With the World Cup now in full swing, I wanted to talk about the MVP of our open-source software team, our star player, the one and only Ceph. Of all the software we use within the Civo platform, Ceph is probably my favourite. It is one of (if not the) most fundamental pieces of a large and complex hosting platform. As with a football team, a lot of the "players" in our system are temperamental divas: a tiny misconfiguration here, a small loss in network connectivity there and they have a complete tantrum. Not Ceph.
No matter what you throw at it, Ceph quietly and consistently does an excellent job. For example last year, we needed to replace all of the disks from two of our OpenStack platforms for use elsewhere. This meant changing every single disk in the entire storage cluster. We had to remove a set of its OSD's (Object Storage Daemons), remove the disks, wait for it to recover, replace the disks, add in the new OSD's, rinse and repeat until we had done the entire cluster. Did it complain? Well, a little (we had some minor warnings) but other than that, it just got on with it, with almost zero noticeable degredation in service and with almost no supervision or intervention required.

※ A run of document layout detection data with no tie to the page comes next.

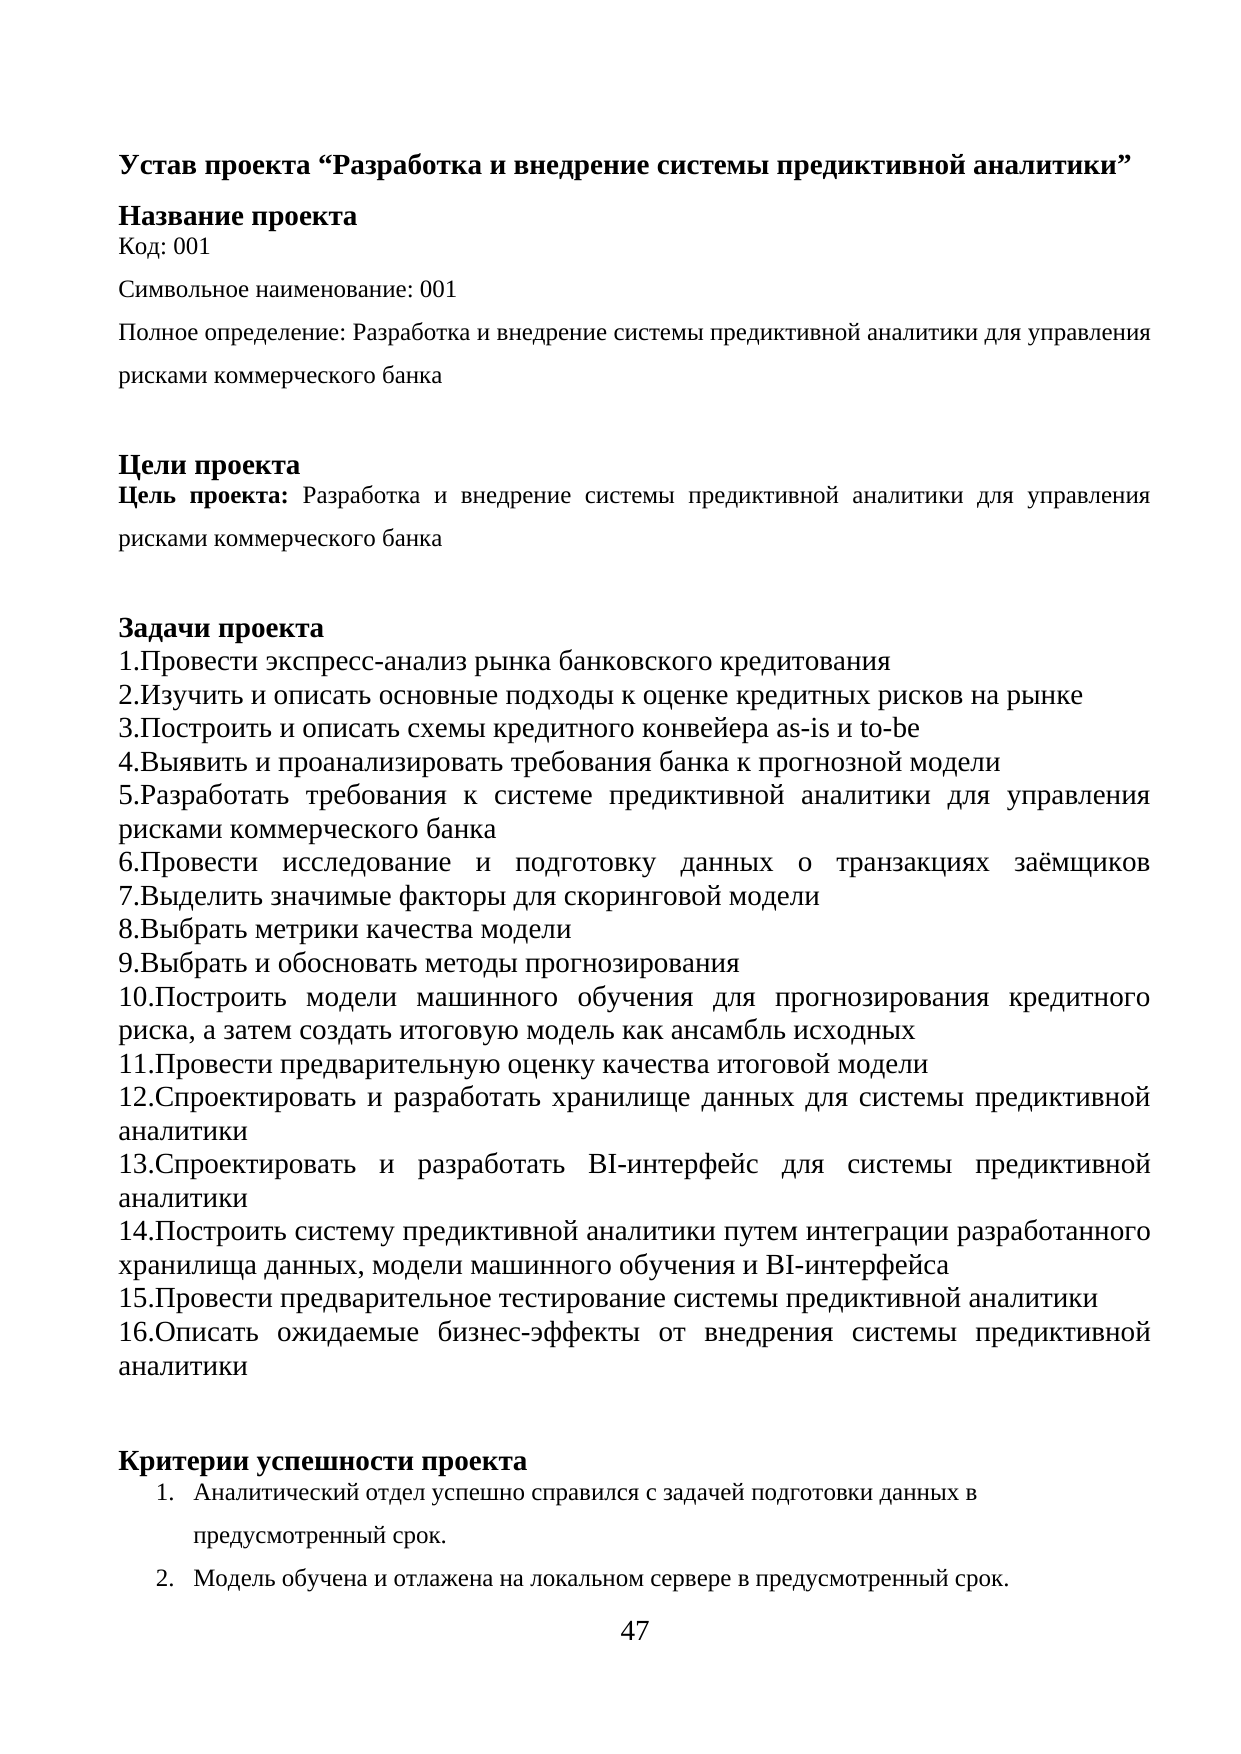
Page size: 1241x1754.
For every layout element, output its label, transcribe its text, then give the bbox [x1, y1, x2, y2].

text 13.Спроектировать и разработать BI-интерфейс для системы предиктивной аналитики [118, 1146, 1152, 1213]
text 12.Спроектировать и разработать хранилище данных для системы предиктивной аналитики [118, 1079, 1152, 1146]
text Цели проекта [118, 447, 1152, 480]
text 10.Построить модели машинного обучения для прогнозирования кредитного риска, а затем создать итоговую модель как ансамбль исходных [118, 979, 1152, 1046]
text 2.Изучить и описать основные подходы к оценке кредитных рисков на рынке [118, 677, 1152, 710]
text 9.Выбрать и обосновать методы прогнозирования [118, 945, 1152, 979]
text Цель проекта: Разработка и внедрение системы предиктивной аналитики для управления рисками коммерческого банка [118, 480, 1152, 552]
text 3.Построить и описать схемы кредитного конвейера as-is и to-be [118, 710, 1152, 744]
text Полное определение: Разработка и внедрение системы предиктивной аналитики для управления рисками коммерческого банка [118, 317, 1152, 389]
text 14.Построить систему предиктивной аналитики путем интеграции разработанного хранилища данных, модели машинного обучения и BI-интерфейса [118, 1213, 1152, 1281]
text 6.Провести исследование и подготовку данных о транзакциях заёмщиков 7.Выделить значимые факторы для скоринговой модели [118, 844, 1152, 912]
text 16.Описать ожидаемые бизнес-эффекты от внедрения системы предиктивной аналитики [118, 1314, 1152, 1381]
text Символьное наименование: 001 [118, 274, 1152, 303]
text Критерии успешности проекта [118, 1443, 1152, 1477]
text 8.Выбрать метрики качества модели [118, 912, 1152, 945]
text 5.Разработать требования к системе предиктивной аналитики для управления рисками коммерческого банка [118, 777, 1152, 844]
text 4.Выявить и проанализировать требования банка к прогнозной модели [118, 744, 1152, 777]
text Название проекта [118, 198, 1152, 231]
text Код: 001 [118, 231, 1152, 260]
list Модель обучена и отлажена на локальном сервере в предусмотренный срок. [156, 1563, 1152, 1592]
list Аналитический отдел успешно справился с задачей подготовки данных в предусмотренный срок. [156, 1477, 1152, 1549]
text 15.Провести предварительное тестирование системы предиктивной аналитики [118, 1281, 1152, 1314]
text Задачи проекта 1.Провести экспресс-анализ рынка банковского кредитования [118, 610, 1152, 677]
text Устав проекта “Разработка и внедрение системы предиктивной аналитики” [118, 147, 1152, 181]
text 11.Провести предварительную оценку качества итоговой модели [118, 1046, 1152, 1079]
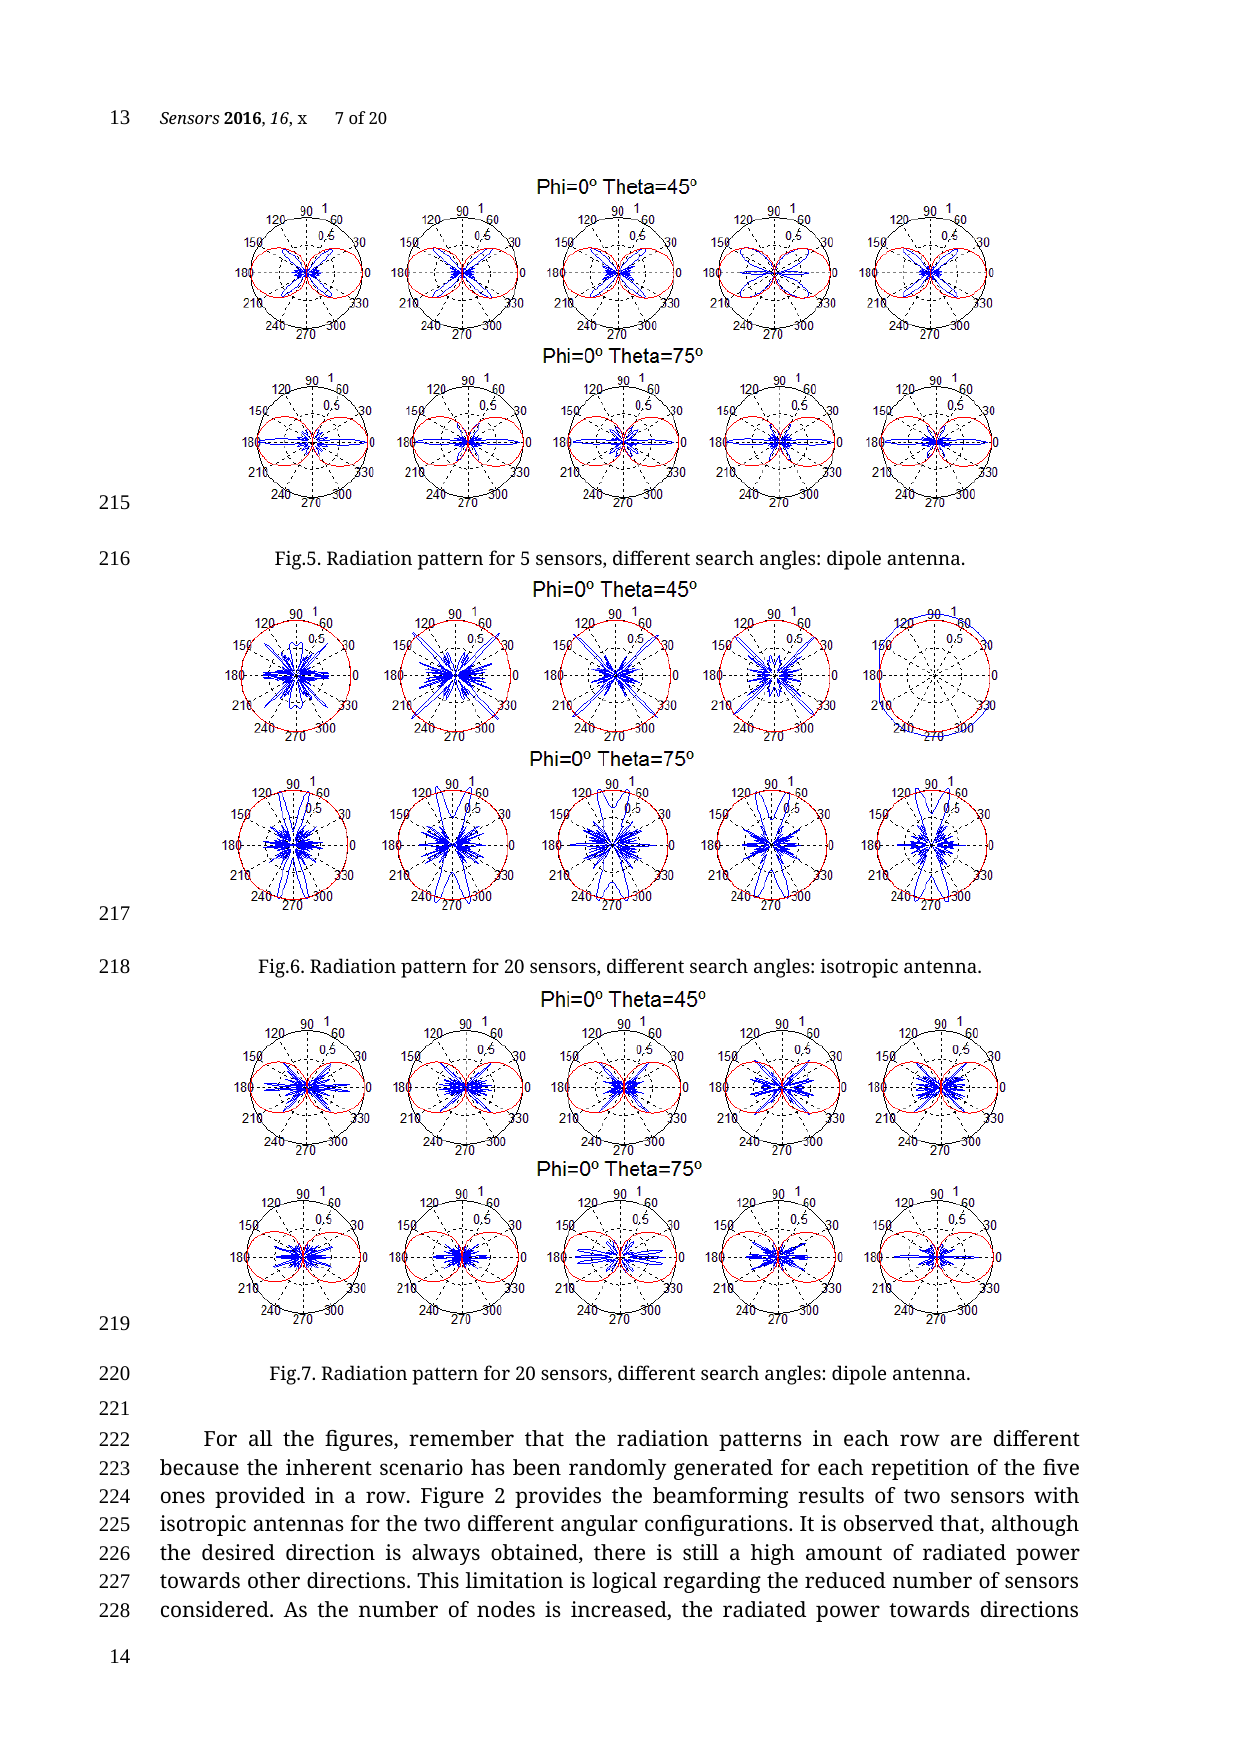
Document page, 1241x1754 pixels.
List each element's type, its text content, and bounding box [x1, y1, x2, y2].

picture [218, 575, 1022, 921]
text Fig.5. Radiation pattern for 5 sensors, different search angles: dipole antenna. [159, 541, 1081, 575]
text Fig.7. Radiation pattern for 20 sensors, different search angles: dipole antenna. [159, 1356, 1081, 1390]
picture [231, 167, 1010, 510]
picture [228, 982, 1012, 1331]
text Fig.6. Radiation pattern for 20 sensors, different search angles: isotropic antenna. [159, 949, 1081, 983]
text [159, 1424, 1081, 1623]
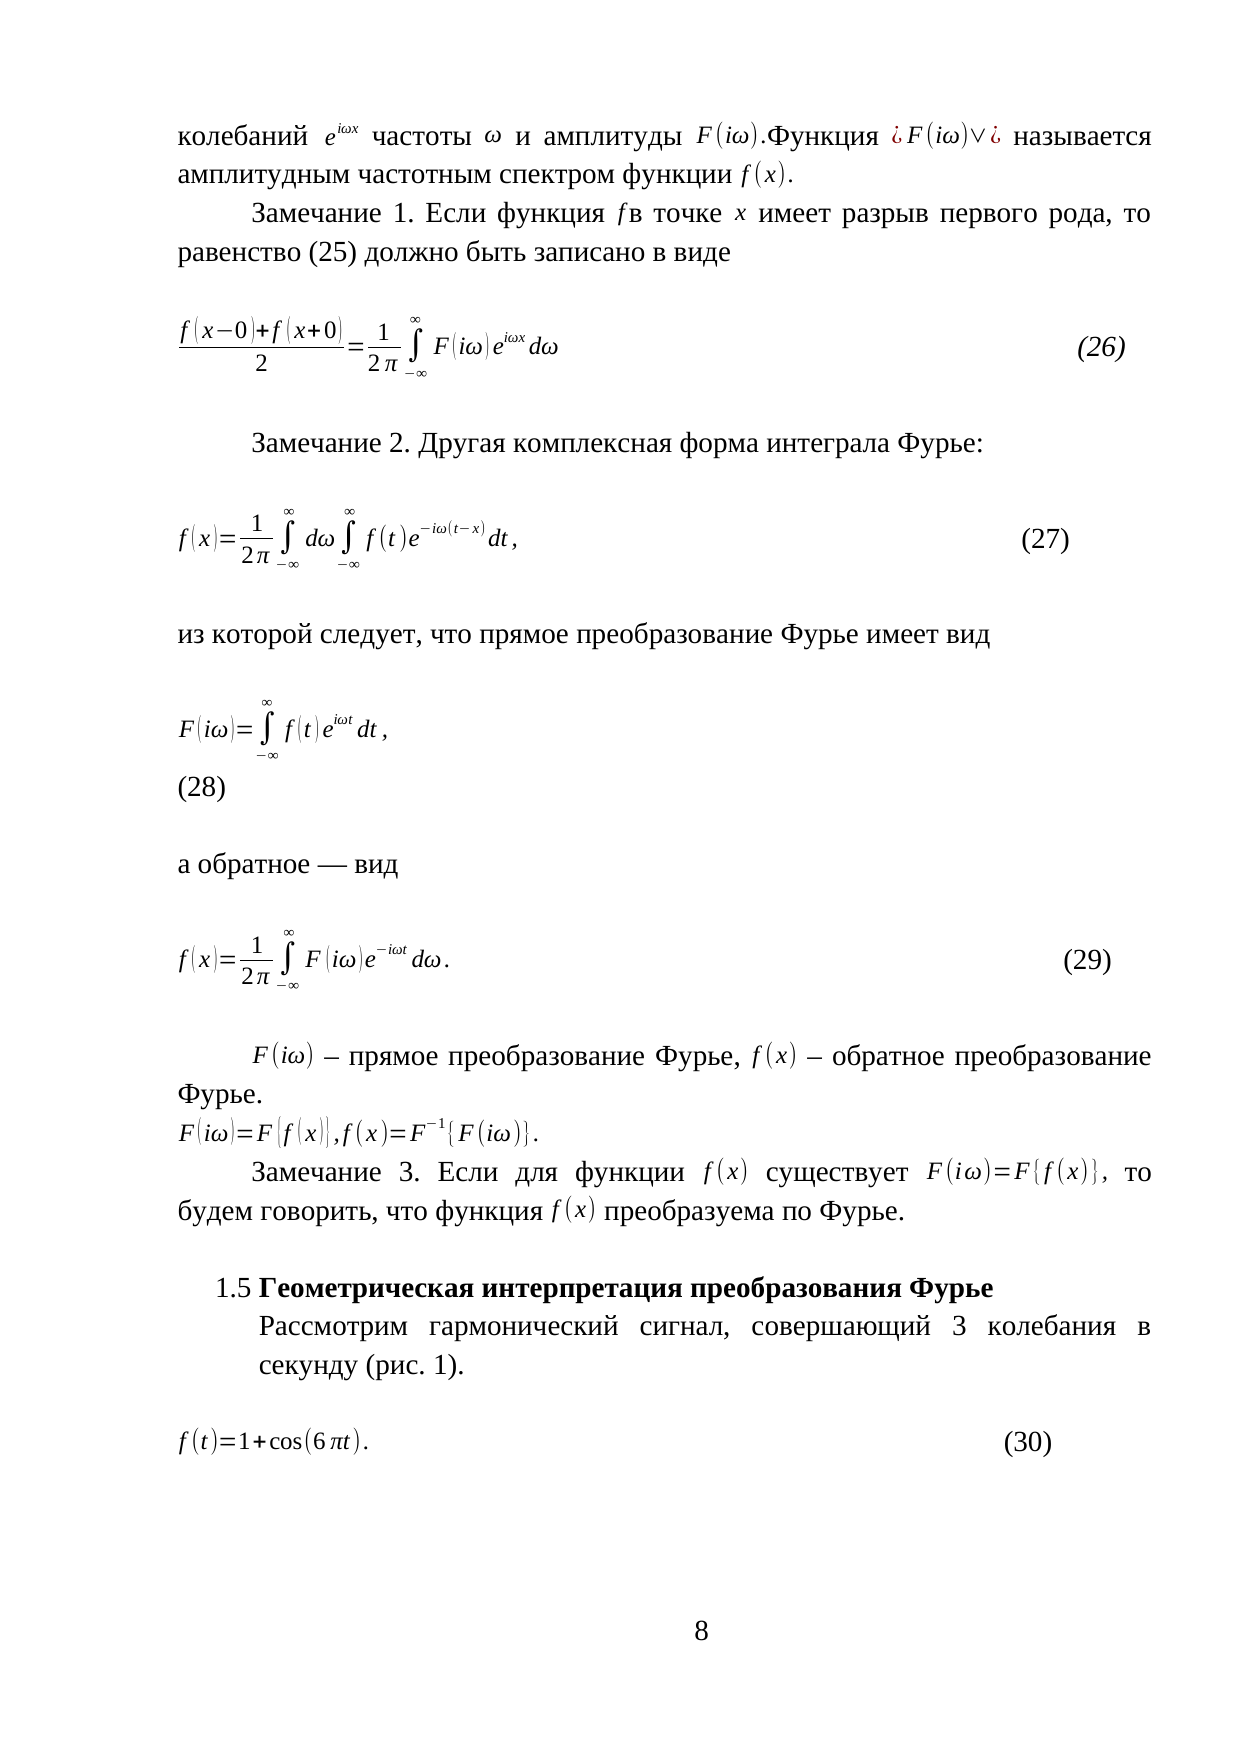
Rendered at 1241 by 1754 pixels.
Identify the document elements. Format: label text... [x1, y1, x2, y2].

text Замечание 3. Если для функции существует то будем говорить, что функция преобразуема по Фурье. [177, 1154, 1152, 1226]
text (28) [177, 693, 1152, 803]
list Геометрическая интерпретация преобразования Фурье [215, 1270, 1152, 1303]
text (30) [177, 1424, 1152, 1457]
list Рассмотрим гармонический сигнал, совершающий 3 колебания в секунду (рис. 1). [258, 1308, 1152, 1380]
text – прямое преобразование Фурье, – обратное преобразование Фурье. [177, 1038, 1152, 1110]
text из которой следует, что прямое преобразование Фурье имеет вид [177, 616, 1152, 650]
text Замечание 2. Другая комплексная форма интеграла Фурье: [177, 425, 1152, 459]
text (27) [177, 502, 1152, 573]
text а обратное — вид [177, 846, 1152, 880]
text Замечание 1. Если функция в точке имеет разрыв первого рода, то равенство (25) должно быть записано в виде [177, 195, 1152, 267]
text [177, 118, 1152, 190]
text (29) [177, 923, 1152, 994]
text (26) [177, 311, 1152, 382]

Upgrading a distributed system to the latest version is more often than not a very time consuming, complex process that requires a fair amount of manual "hand holding" even with modern automation tooling. Again, not with Ceph. All of the upgrades have just worked beautifully with minimal fuss and without any major hiccups. You have to push it very hard in order for it to break. Even then, whilst it can go into a bad state it does so to protect your data and provided you give it some time and allow it to recover, eventually it will.
For those of you that don't know, Ceph is a high performance storage solution that provides three things: object storage, block storage and a distributed file system. So when you fire up an instance on Civo, the disk of your VM is backed by Ceph. If you create a volume and attach it to an instance, that volume is stored in Ceph. Ensuring availability and integrity of data within the platform is critical and Ceph takes several steps to ensure this. One such feature of Ceph is that it creates 3 copies of your data which are distributed within the cluster. Therefore should a disk fail (and they do) your data is safe, if a motherboard component or the motherboard itself fails your data is safe, if a rack power supply fails... you get the idea. What is even more amazing is that this is all done transparently.
When I speak about Ceph, I speak very highly. The engineering team behind it have done a superb job, it is a pleasure to use and I for one am grateful. We love Ceph, you should too.